• [Page excerpt]
* * * * *

The Indian cricket team toured England in the 1996 cricket season. They played a total of eighteen matches, including three Tests and three One Day Internationals (ODIs) against England. In the Tests and ODIs, India were captained by Mohammad Azharuddin, while Michael Atherton captained England.

This tour saw Sourav Ganguly, Rahul Dravid and Venkatesh Prasad make their Test debuts. Prasad made his debut in the 1st Test at Edgbaston, taking six wickets in this match and ultimately finishing as the leading wicket-taker in the Test series with 16. Ganguly and Dravid made their debuts in the 2nd Test at Lord's, scoring 131 and 95 respectively; both would go on to become mainstays of the Indian batting as well as national captains. The team also included established players such as Azharuddin, Sachin Tendulkar, Anil Kumble, Javagal Srinath, Sanjay Manjrekar and Nayan Mongia.

Nonetheless, the tour was a disaster for India. The team lost the Test series 1–0 (with the last two matches drawn), and the ODI series 2–0 (with no result in the first match due to rain). The rest of the tour saw victories in a single-innings match against the Duke of Norfolk's XI and limited-overs matches against an England National Cricket Association XI and Middlesex, but also defeats in a limited-overs match against Northamptonshire and a first-class match against Derbyshire. The tour was also marred by a spat between Azharuddin and opener Navjot Singh Sidhu, which resulted in the latter walking out of the tour after the 2nd ODI. Following the tour, Azharuddin, who was also facing personal problems at the time, was sacked as captain.

* * * * *

(Spatial question lines)
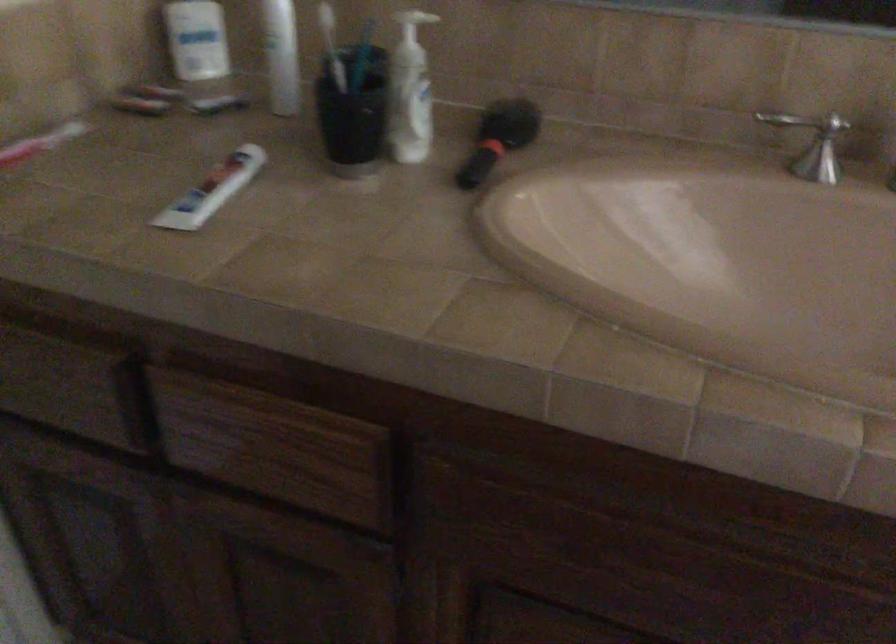
The height and width of the screenshot is (644, 896). Find the location of `black hairbrush`. black hairbrush is located at coordinates (498, 138).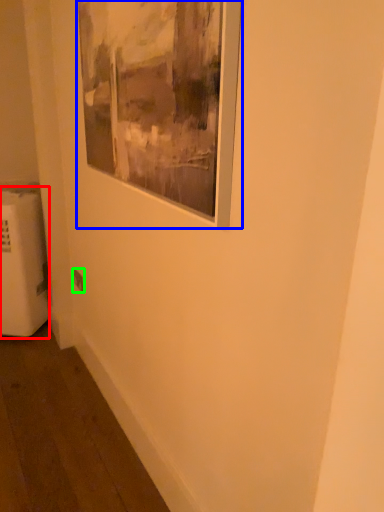
Question: Based on their relative distances, which object is nearer to radiator (highlighted by a red box)? Choose from picture frame (highlighted by a blue box) and electric outlet (highlighted by a green box).

Choices:
 (A) picture frame
 (B) electric outlet

Answer: (B)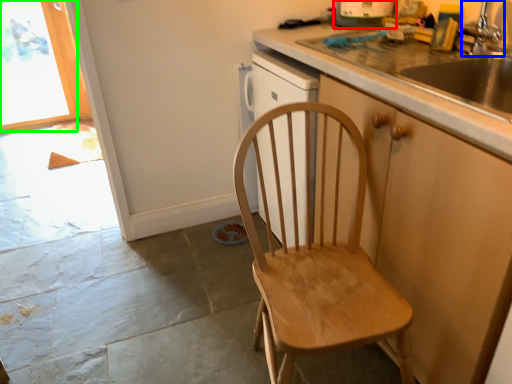
Question: Estimate the real-world distances between objects in this image. Which object is closer to kitchen appliance (highlighted by a red box), faucet (highlighted by a blue box) or window (highlighted by a green box)?

Choices:
 (A) faucet
 (B) window

Answer: (A)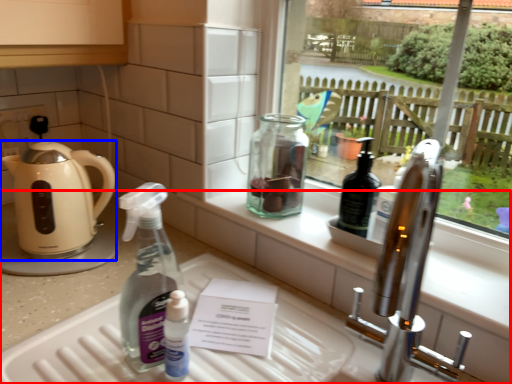
Question: Which object appears closest to the camera in this image, counter (highlighted by a red box) or kettle (highlighted by a blue box)?

Choices:
 (A) counter
 (B) kettle

Answer: (A)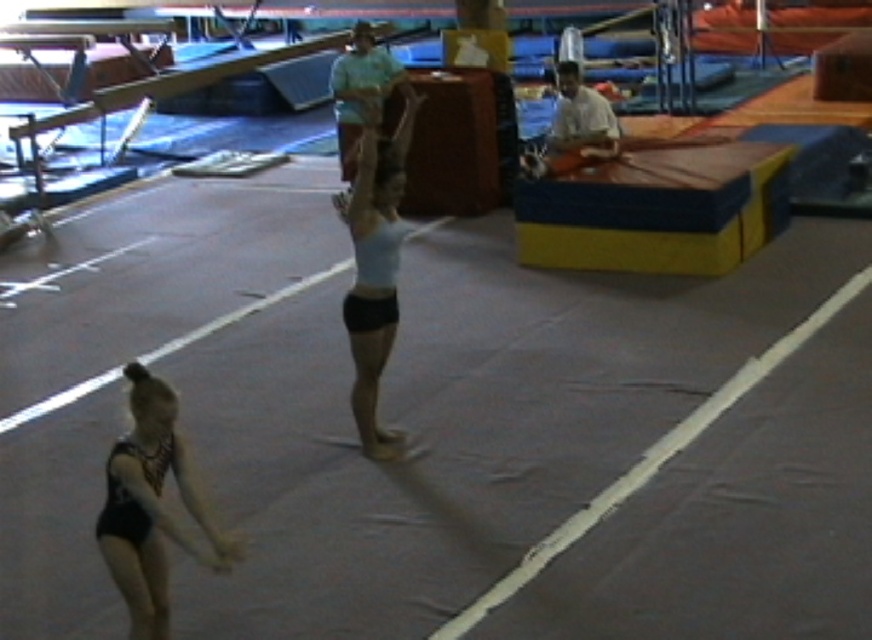
Question: Can you confirm if black leotard at lower left is smaller than light blue fabric at center?

Choices:
 (A) yes
 (B) no

Answer: (A)

Question: Is black leotard at lower left behind light blue fabric at center?

Choices:
 (A) yes
 (B) no

Answer: (B)

Question: Does black leotard at lower left appear over light blue fabric at center?

Choices:
 (A) yes
 (B) no

Answer: (B)

Question: Which of the following is the closest to the observer?

Choices:
 (A) (394, 449)
 (B) (106, 557)

Answer: (B)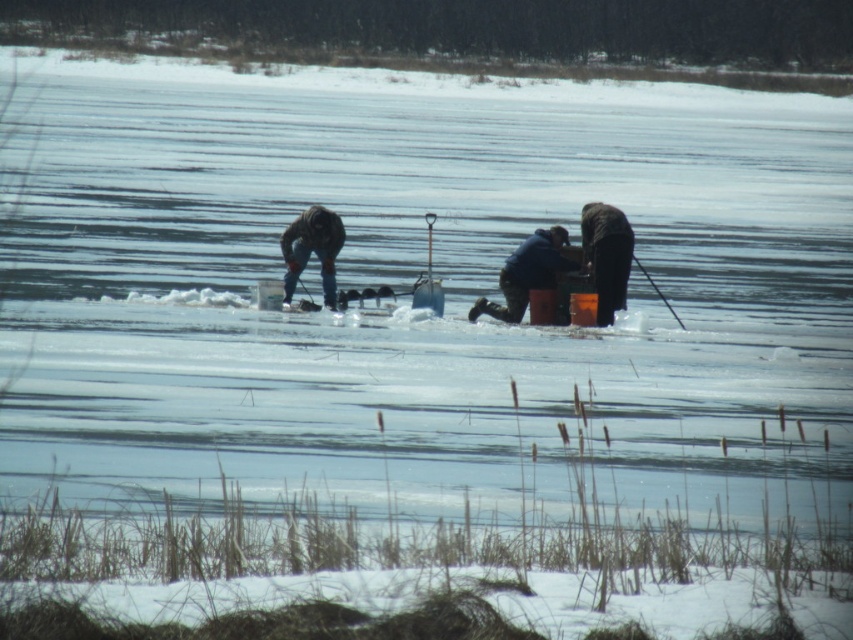
Question: Is blue fabric jacket at center to the right of black matte jacket at center from the viewer's perspective?

Choices:
 (A) no
 (B) yes

Answer: (A)

Question: Based on their relative distances, which object is nearer to the blue fabric jacket at center?

Choices:
 (A) dark gray jacket at center
 (B) black matte jacket at center

Answer: (B)

Question: From the image, what is the correct spatial relationship of black matte jacket at center in relation to dark gray jacket at center?

Choices:
 (A) left
 (B) right

Answer: (B)

Question: Does black matte jacket at center have a greater width compared to dark gray jacket at center?

Choices:
 (A) yes
 (B) no

Answer: (B)

Question: Which of the following is the farthest from the observer?

Choices:
 (A) (567, 260)
 (B) (293, 227)

Answer: (A)

Question: Which of the following is the closest to the observer?

Choices:
 (A) (519, 307)
 (B) (596, 314)

Answer: (B)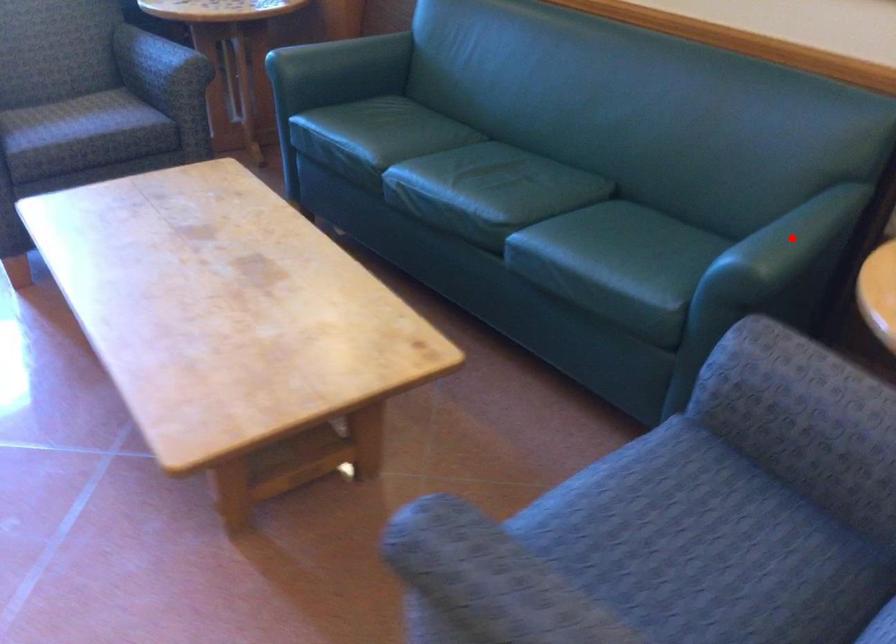
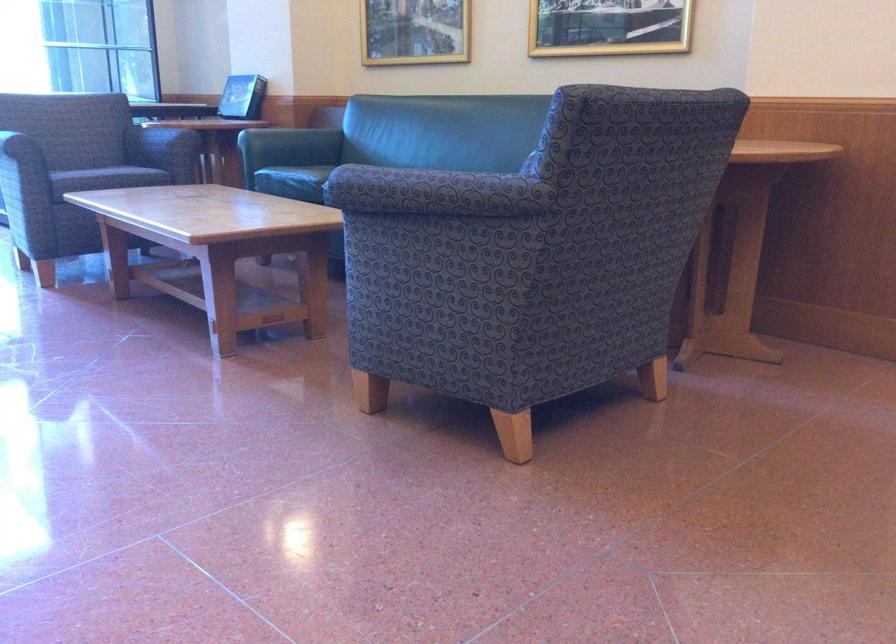
Question: I am providing you with two images of the same scene from different viewpoints. A red point is marked on the first image. Can you still see the location of the red point in image 2?

Choices:
 (A) Yes
 (B) No

Answer: (B)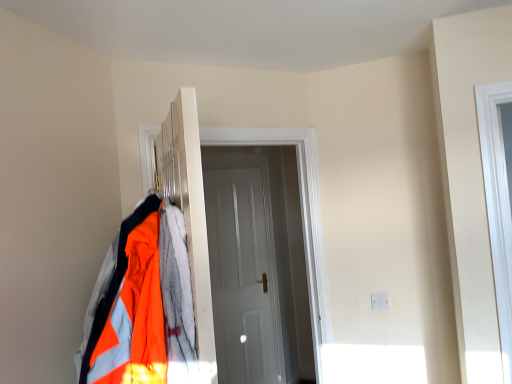
Question: From a real-world perspective, is metallic silver coat rack at center on top of white glossy door at center, the first door in the front-to-back sequence?

Choices:
 (A) yes
 (B) no

Answer: (A)

Question: Is the position of metallic silver coat rack at center less distant than that of white glossy door at center, positioned as the second door in back-to-front order?

Choices:
 (A) yes
 (B) no

Answer: (A)

Question: From a real-world perspective, is metallic silver coat rack at center beneath white glossy door at center, the first door in the front-to-back sequence?

Choices:
 (A) no
 (B) yes

Answer: (A)

Question: Is metallic silver coat rack at center at the left side of white glossy door at center, positioned as the second door in back-to-front order?

Choices:
 (A) no
 (B) yes

Answer: (B)

Question: Does metallic silver coat rack at center have a lesser height compared to white glossy door at center, positioned as the second door in back-to-front order?

Choices:
 (A) yes
 (B) no

Answer: (A)

Question: Considering the positions of metallic silver coat rack at center and white matte door at center, marked as the first door in a back-to-front arrangement, in the image, is metallic silver coat rack at center taller or shorter than white matte door at center, marked as the first door in a back-to-front arrangement,?

Choices:
 (A) tall
 (B) short

Answer: (B)

Question: Is point (140, 137) positioned closer to the camera than point (279, 327)?

Choices:
 (A) farther
 (B) closer

Answer: (B)

Question: From a real-world perspective, is metallic silver coat rack at center positioned above or below white matte door at center, marked as the first door in a back-to-front arrangement?

Choices:
 (A) above
 (B) below

Answer: (A)

Question: Is metallic silver coat rack at center situated inside white matte door at center, which is counted as the second door, starting from the front, or outside?

Choices:
 (A) inside
 (B) outside

Answer: (B)

Question: In the image, is white matte door at center, marked as the first door in a back-to-front arrangement, on the left side or the right side of reflective fabric jacket at left?

Choices:
 (A) right
 (B) left

Answer: (A)

Question: In terms of height, does white matte door at center, marked as the first door in a back-to-front arrangement, look taller or shorter compared to reflective fabric jacket at left?

Choices:
 (A) short
 (B) tall

Answer: (B)

Question: Is point (205, 205) closer or farther from the camera than point (128, 354)?

Choices:
 (A) farther
 (B) closer

Answer: (A)

Question: In the image, is white matte door at center, which is counted as the second door, starting from the front, positioned in front of or behind reflective fabric jacket at left?

Choices:
 (A) front
 (B) behind

Answer: (B)

Question: Is white glossy door at center, positioned as the second door in back-to-front order, inside the boundaries of white matte door at center, marked as the first door in a back-to-front arrangement, or outside?

Choices:
 (A) outside
 (B) inside

Answer: (A)

Question: In the image, is white glossy door at center, positioned as the second door in back-to-front order, positioned in front of or behind white matte door at center, which is counted as the second door, starting from the front?

Choices:
 (A) front
 (B) behind

Answer: (A)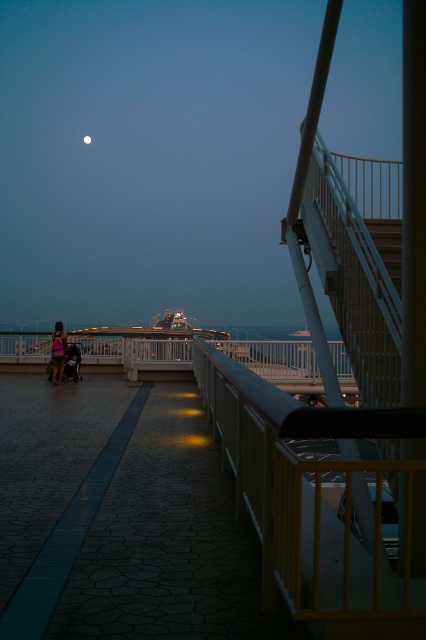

* * * * *

• [Required tasks]
1) According to the 1996 tour article, who finished as the leading wicket-taker in the Test series, and with how many wickets?
2) Duplicate everything in the 1996 tour article from "The Indian cricket" down to "Atherton captained England.".
Rely solely on the 1996 tour article for what comes next.

• [Final answers]
1) Venkatesh Prasad, with 16 wickets.

2)
The Indian cricket team toured England in the 1996 cricket season. They played a total of eighteen matches, including three Tests and three One Day Internationals (ODIs) against England. In the Tests and ODIs, India were captained by Mohammad Azharuddin, while Michael Atherton captained England.